Tras estas palabras, cambiadas con rapidez, los dos quedaron silenciosos, pensativos: ella tras el mostrador; él sentado en la puerta, de espaldas a Neleta, evitando verla. Parecían anonadados, como si gravitase sobre ellos un peso inmenso. Temían hablarse, pues el eco de su voz parecía avivar los recuerdos de la noche anterior.

Habían salido de la situación difícil; ya no corrían ningún peligro. La animosa Neleta se asombraba de la facilidad con que todo se había resuelto. Débil y enferma, encontraba ánimos para permanecer en su sitio; nadie podía sospechar lo ocurrido durante la noche, y sin embargo, los amantes se sentían súbitamente alejados. Algo se había roto para siempre entre los dos. El vacío que dejaba al desaparecer aquel pequeñuelo apenas visto se agrandaba inmensamente, aislando a los dos miserables. Pensaban que en adelante no tendrían más aproximación que la mirada que cruzasen recordando su antiguo crimen. Y en Tonet aún era más grande la inquietud al recordar que ella desconocía la verdadera suerte del pequeño.

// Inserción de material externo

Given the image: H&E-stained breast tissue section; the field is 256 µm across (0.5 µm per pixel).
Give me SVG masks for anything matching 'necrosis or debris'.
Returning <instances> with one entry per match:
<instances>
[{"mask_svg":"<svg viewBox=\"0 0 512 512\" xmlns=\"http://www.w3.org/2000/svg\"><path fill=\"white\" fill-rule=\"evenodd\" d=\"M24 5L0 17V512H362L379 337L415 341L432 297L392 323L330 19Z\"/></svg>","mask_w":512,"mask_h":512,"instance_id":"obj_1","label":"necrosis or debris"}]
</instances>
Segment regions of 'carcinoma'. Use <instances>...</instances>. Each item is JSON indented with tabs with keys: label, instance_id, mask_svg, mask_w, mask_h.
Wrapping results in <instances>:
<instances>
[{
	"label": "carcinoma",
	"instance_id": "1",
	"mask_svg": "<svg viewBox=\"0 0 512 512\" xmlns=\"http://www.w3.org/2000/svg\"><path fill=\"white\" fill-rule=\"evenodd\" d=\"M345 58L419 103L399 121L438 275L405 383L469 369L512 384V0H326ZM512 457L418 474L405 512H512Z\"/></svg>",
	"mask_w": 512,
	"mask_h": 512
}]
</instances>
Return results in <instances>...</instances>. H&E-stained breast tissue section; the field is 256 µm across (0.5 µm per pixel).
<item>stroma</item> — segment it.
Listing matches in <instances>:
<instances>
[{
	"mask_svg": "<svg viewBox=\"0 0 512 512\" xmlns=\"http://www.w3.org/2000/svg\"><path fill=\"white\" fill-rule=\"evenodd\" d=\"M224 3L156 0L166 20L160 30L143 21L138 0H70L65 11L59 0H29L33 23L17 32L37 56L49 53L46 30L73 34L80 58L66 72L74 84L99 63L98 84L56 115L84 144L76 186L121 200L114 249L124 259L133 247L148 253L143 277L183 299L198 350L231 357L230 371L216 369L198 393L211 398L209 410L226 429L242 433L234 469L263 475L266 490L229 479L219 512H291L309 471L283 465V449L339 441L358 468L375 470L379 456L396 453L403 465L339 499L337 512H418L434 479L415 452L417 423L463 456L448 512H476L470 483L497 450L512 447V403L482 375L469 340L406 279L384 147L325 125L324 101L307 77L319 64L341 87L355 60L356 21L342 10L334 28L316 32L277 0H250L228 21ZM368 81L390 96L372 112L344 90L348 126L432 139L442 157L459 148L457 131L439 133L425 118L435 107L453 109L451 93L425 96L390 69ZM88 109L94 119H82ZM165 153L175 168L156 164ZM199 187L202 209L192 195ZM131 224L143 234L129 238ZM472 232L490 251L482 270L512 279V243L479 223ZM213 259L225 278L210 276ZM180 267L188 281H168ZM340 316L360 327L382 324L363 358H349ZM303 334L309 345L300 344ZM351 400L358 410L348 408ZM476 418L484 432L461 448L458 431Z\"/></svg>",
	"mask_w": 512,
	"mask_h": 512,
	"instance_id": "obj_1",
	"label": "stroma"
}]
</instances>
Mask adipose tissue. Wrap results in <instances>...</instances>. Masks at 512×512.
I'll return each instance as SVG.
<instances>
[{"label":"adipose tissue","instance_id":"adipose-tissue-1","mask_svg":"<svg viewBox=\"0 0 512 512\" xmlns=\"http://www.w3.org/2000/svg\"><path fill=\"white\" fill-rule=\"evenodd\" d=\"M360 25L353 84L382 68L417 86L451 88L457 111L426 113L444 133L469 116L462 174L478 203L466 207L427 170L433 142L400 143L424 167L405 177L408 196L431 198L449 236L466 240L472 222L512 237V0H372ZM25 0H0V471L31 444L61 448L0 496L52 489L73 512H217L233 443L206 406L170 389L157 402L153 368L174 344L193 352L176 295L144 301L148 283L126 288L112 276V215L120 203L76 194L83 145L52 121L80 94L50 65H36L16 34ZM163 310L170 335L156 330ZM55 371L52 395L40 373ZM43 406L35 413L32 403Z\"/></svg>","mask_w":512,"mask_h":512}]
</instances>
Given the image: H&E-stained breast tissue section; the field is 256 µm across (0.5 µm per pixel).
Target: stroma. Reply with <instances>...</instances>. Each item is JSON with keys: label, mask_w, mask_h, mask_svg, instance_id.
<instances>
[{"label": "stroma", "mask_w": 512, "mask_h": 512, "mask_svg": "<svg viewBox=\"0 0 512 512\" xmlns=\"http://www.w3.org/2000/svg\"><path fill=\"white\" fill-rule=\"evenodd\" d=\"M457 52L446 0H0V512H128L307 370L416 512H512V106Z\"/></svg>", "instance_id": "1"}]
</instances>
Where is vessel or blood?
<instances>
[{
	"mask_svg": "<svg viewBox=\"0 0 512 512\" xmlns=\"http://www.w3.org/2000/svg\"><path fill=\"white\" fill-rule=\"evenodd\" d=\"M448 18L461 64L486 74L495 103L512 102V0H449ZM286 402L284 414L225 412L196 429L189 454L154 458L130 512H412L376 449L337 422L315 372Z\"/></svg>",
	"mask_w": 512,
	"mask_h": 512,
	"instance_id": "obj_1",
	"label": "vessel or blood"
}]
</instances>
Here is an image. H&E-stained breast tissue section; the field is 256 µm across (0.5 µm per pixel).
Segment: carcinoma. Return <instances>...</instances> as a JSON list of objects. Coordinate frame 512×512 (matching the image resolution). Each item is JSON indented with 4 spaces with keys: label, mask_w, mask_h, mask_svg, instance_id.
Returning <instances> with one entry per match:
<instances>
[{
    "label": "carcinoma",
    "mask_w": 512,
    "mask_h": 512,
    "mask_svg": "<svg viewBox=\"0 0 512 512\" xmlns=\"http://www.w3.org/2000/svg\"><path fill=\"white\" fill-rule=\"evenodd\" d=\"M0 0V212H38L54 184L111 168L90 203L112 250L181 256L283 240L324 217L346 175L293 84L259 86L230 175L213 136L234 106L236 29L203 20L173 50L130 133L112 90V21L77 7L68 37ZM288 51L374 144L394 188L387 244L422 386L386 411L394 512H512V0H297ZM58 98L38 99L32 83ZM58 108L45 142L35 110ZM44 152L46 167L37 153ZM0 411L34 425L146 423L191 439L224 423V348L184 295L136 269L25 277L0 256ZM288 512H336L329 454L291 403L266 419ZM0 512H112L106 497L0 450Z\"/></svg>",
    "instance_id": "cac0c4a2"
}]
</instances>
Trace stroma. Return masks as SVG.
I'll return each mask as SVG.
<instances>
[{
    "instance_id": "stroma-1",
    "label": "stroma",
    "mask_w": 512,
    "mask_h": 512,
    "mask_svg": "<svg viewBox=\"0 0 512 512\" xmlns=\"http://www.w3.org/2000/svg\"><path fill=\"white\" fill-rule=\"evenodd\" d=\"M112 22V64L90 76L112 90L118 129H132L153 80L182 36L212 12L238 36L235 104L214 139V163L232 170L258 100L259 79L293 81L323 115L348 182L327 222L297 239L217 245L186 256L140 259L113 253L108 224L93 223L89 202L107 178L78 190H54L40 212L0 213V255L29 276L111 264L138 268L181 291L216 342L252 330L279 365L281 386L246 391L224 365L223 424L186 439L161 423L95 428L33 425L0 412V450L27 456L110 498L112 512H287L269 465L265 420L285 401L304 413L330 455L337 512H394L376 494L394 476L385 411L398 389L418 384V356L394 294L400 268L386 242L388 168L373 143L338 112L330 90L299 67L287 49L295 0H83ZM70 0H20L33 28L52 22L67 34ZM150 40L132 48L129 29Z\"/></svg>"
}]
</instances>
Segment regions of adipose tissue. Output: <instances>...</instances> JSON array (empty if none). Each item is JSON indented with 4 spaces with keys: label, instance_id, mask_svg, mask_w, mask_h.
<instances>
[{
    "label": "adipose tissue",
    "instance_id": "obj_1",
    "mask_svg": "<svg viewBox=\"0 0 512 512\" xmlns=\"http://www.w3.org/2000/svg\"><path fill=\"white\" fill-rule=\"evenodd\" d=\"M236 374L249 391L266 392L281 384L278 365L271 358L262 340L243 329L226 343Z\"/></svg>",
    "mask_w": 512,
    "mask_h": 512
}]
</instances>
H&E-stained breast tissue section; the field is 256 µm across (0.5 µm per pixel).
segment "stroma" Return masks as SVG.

Al llegar la noche, se llenó la taberna de barqueros y cazadores que volvían a sus tierras de la Ribera, mostrando los manojos de pájaros muertos ensartados por el pico. ¡Gran tirada! Todos bebían, comentando la suerte de determinados cazadores y la brutal hazaña de Sangonera. Tonet iba de grupo en grupo con el deseo de distraerse, discutiendo y bebiendo en todos los corrillos. Su propósito de olvidar por medio de la embriaguez le hacía beber y beber con forzada alegría, y los amigos celebraban el buen humor del Cubano. Nunca le habían visto tan alegre.

El tío Paloma entró en la taberna y sus ojillos escudriñadores se fijaron en Neleta.

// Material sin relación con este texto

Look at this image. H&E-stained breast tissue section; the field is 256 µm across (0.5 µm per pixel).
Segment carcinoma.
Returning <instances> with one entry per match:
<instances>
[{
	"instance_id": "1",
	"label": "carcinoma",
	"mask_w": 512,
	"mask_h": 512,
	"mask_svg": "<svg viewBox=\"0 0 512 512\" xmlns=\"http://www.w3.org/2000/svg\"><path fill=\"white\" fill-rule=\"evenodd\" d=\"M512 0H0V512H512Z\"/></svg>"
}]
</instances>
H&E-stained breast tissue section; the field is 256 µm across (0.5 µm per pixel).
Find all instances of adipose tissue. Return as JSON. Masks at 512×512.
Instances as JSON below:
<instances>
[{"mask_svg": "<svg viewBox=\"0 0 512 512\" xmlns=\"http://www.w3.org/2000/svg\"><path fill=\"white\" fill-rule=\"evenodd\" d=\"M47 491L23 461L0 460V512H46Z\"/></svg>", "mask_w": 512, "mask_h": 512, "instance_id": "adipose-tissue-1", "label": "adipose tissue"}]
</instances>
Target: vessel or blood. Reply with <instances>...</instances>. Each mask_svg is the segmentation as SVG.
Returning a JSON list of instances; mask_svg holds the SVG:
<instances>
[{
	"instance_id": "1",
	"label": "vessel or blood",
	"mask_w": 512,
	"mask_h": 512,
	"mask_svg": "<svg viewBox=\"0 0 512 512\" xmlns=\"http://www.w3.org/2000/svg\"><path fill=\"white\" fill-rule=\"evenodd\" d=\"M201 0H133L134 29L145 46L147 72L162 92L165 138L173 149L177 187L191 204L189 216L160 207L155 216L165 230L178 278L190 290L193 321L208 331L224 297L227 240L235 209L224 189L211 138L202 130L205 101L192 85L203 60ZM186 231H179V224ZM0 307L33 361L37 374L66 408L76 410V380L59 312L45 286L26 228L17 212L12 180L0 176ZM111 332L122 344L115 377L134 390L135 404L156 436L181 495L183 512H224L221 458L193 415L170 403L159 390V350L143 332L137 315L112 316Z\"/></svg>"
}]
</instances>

—Reina…! Què blanca! És que estàs mala…?

Neleta habló vagamente de una jaqueca que no la habla dejado dormir, mientras el viejo guiñaba sus ojos maliciosamente, uniendo la mala noche a la fuga inexplicable de su nieto. Después se encaró con éste. Le había puesto en ridículo ante aquel señor de Valencia. Su conducta no era digna de un barquero de la Albufera. Con menos motivo había dado de bofetadas a más de uno en sus buenos tiempos. Sólo a un perdido como él podía ocurrírsele convertir en barquero a Sangonera, que habla reventado de hartura apenas lo dejaron solo.

Tonet se excusó. Tiempo le quedaba de servir a aquel señor. Dentro de dos semanas sería la fiesta de Santa Catalina, y Tonet se prestaba a ser su barquero. El tío Paloma, aplacando su cólera ante las explicaciones del nieto, dijo que ya habla invitado a don Joaquín a una cacería en los carrizales del Palmar. Vendría a la semana siguiente, y él y Tonet serían sus barqueros. Había que contentar a la gente de Valencia, para que la Albufera tuviera siempre buenos aficionados. Si no, ¿qué sería de la gente del lago?